# 1998 engine swap



## csagenlee (Oct 18, 2010)

I am looking to put the 3.3 v6 from the '99 frontier into my '98 4x4 which has the 2.4 4 cylinder in it and was wondering if that was possible without having to do too many modifications to the engine mounts. Also I was wondering if the manual tranny that is in it now would be able to handle the increased power or if I will have to get a new tranny as well.


----------



## smj999smj (Jan 1, 2006)

Right off the bat, I can tell you the trans from the 98 won't bolt up to the V6, so, you'll need the 99's trans, transfer case and driveshaft.
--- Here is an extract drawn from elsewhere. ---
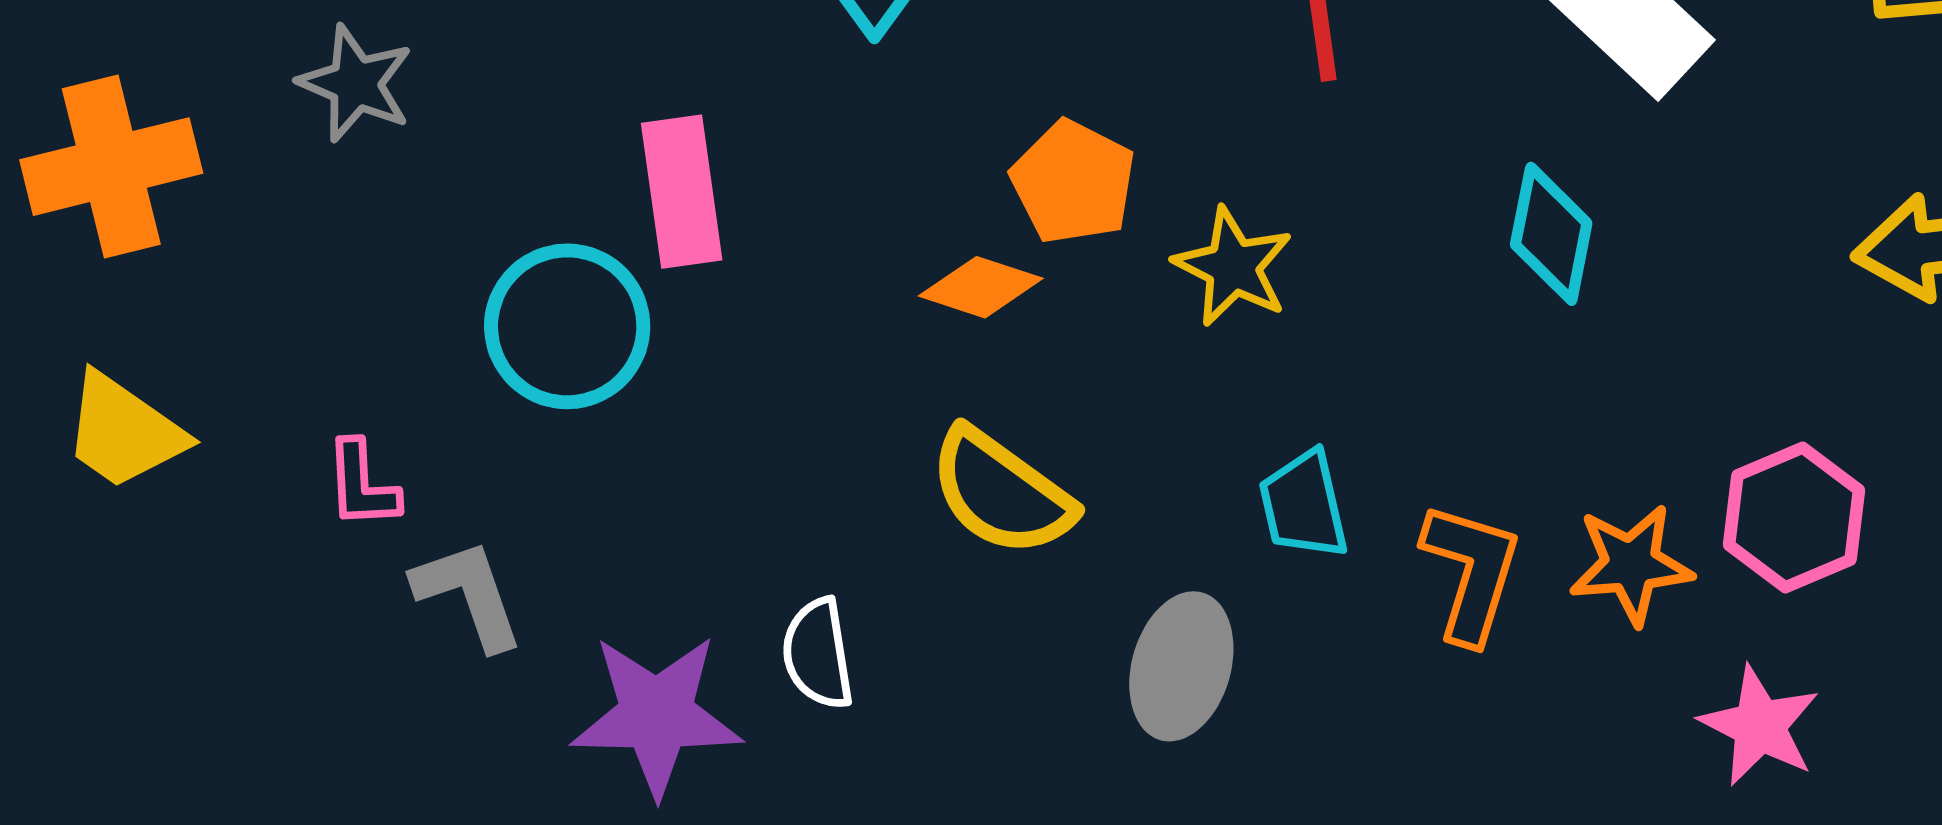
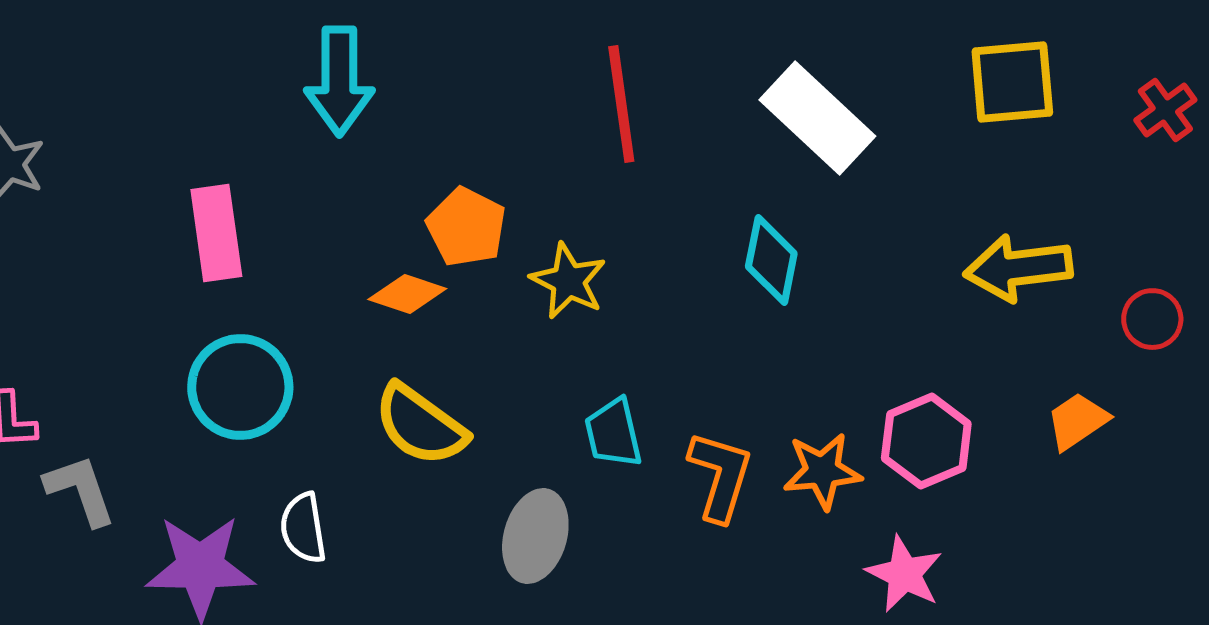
cyan circle: (567, 326) -> (240, 387), moved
You'll also have to swap the ECM and harness and exhaust, naturally. The chassis mounts should work, but I'm not 100% sure. You may want to also check that other componants are the same, ie brakes, suspension, fuel pump, etc.


----------



## csagenlee (Oct 18, 2010)

If I bought a crate engine or rebuilt would it come with the ECM and all that sutff? Also what would I have to chage about the bakes and suspension and all that?


----------



## smj999smj (Jan 1, 2006)

No, a crate or rebuilt engine won't come with the ECM or harness; typically all you get is a "long block," which is the block and heads (no intake manifold, plenum, etc.). It's not like the old days when you could get an old Chevy 6-pin and drop in a 350 small block without a whole lot of work! You have to take in consideration fuel injection and emmission controls, etc. The ECM and harness you'll need to get from a V6 Frontier, unless you want to buy them new. ECM's probably in the $600 range and I've been waiting for a $1400 harness from Nissan for my 97 Hardbody for 18 months and the parts guy still has no idea when it'll show up. Often it's more practical to buy the V6 truck rather than try to convert a 4 cyl. model. If you found a V6 Frontier parts truck for dirt cheap, it would make it easier, but you'll still have a lot of down-time with you 98 as you swap everything over. I'd give this a lot of thought!


----------